WHAT THE EXERCISE ASKS
A single figure is required: the number of lines in the data below that hold the word "social".

SUPPLIED INFORMATION
────

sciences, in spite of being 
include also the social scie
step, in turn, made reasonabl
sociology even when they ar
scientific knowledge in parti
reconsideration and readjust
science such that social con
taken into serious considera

────

REPLY TO THE TASK
2